Experimental characterization and modeling of cavitation in radial flow between two overlying plates with varying gaps
In the present study, we focus on characterizing and modelling cavitation physics in radial flow within a thin layer between two stationary plates. This geometry is relevant to aviation fuel pumps, where cavitation often leads to premature and unexpected material degradation and failure. In this geometry, the pressurized liquid flowing through a cylindrical feed nozzle is forced to turn ninety degrees and then move radially between two flat plates. The transition from axial to purely radial flow near the orifice results in extreme radial dilatation. If nuclei are present, this will lead to their rupture and the formation of cavitation bubbles. These bubbles form a cavitating cloud in the form of a disk surrounding the central inlet feed port, with a distinct boundary between the bubble cloud and liquid observed at the radial location of bubble collapse.
In our experimental effort, we quantified and compared cavitating disk behaviour for distilled water and dodecane (used as a surrogate for aviation fuel) across various gaps between the plates, ranging from 0.025 mm to 0.5 mm, and inlet-outlet pressure ratios in the range 4–11. By employing high-speed imaging alongside high-frequency and radial pressure measurements, we captured both the time-averaged and unsteady features of the disk-shaped cavitation cloud, specifically investigating the location of its abrupt radial collapse and the oscillatory behaviour of the cavity disk perimeter. In the seminar, a detailed discussion on the differences in radial cavitation behaviour between distilled water and dodecane will be presented.

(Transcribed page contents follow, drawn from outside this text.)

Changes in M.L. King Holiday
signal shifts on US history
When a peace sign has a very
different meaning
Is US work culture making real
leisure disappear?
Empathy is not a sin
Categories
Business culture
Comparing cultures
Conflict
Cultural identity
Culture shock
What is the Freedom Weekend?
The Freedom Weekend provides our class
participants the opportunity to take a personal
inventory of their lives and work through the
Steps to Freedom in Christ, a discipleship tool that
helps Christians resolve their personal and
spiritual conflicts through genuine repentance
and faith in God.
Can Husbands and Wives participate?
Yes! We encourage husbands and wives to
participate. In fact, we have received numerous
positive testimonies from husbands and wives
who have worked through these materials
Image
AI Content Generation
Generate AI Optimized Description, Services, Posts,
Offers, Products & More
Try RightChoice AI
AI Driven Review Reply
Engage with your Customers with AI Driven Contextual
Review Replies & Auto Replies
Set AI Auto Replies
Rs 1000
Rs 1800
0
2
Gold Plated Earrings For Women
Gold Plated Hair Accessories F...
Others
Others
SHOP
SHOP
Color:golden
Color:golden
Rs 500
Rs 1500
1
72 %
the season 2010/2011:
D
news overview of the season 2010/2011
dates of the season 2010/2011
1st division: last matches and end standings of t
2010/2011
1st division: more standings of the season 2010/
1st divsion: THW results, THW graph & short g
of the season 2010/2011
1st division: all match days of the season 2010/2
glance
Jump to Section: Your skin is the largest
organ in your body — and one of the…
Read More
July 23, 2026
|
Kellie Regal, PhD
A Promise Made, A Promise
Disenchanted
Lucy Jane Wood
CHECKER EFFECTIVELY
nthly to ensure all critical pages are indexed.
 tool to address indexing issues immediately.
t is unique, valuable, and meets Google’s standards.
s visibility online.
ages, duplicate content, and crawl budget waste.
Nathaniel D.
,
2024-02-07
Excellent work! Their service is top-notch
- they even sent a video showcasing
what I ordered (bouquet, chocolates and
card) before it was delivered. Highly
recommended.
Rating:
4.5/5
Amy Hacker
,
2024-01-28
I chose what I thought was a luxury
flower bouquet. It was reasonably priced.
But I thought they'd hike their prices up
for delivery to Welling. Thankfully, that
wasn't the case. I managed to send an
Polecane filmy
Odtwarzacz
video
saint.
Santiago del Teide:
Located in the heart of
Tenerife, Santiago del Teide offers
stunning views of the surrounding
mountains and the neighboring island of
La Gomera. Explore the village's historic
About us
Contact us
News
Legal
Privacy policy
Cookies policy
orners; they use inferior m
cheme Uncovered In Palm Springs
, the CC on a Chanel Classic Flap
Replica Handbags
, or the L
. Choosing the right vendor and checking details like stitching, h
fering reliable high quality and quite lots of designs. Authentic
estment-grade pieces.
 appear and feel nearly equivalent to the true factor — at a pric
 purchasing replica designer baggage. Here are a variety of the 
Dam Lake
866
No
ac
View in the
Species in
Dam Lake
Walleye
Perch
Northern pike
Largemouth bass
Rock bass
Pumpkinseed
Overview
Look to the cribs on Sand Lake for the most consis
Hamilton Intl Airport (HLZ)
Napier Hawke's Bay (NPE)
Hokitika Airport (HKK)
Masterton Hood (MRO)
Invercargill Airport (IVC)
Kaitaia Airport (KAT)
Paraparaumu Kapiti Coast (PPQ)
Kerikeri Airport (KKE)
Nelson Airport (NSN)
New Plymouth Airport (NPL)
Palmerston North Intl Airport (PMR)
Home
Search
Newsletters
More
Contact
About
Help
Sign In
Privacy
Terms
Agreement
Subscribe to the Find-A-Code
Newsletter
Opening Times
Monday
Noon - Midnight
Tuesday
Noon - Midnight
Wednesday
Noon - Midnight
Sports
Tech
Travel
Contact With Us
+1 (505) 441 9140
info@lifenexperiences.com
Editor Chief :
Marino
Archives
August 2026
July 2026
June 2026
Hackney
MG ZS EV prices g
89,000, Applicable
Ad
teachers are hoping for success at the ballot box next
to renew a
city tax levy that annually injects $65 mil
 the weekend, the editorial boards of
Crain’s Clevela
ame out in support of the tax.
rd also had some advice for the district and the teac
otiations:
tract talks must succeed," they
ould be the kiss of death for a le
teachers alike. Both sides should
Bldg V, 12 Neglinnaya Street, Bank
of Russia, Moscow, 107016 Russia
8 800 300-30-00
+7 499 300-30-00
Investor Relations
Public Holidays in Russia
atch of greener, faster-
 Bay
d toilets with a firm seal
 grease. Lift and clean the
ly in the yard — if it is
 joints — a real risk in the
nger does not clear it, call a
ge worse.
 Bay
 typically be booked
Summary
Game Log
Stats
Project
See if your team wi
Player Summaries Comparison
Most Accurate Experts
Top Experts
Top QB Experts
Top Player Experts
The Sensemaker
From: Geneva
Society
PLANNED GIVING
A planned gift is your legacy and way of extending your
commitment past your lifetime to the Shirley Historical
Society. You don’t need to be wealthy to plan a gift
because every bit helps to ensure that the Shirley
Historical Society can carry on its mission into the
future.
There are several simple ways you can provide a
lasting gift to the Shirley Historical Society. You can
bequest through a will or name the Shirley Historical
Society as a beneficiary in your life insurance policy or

In our modelling efforts, the spatial Rayleigh-Plesset equation was utilized to predict the abrupt radial collapse distance of the cavitation disk as a function of gap thickness between the plates. Additionally, we proposed a barotropic model for radial mean pressure profile prediction; this model showed good agreement when validated against experimental measurements across different gaps and inlet-outlet pressure ratios.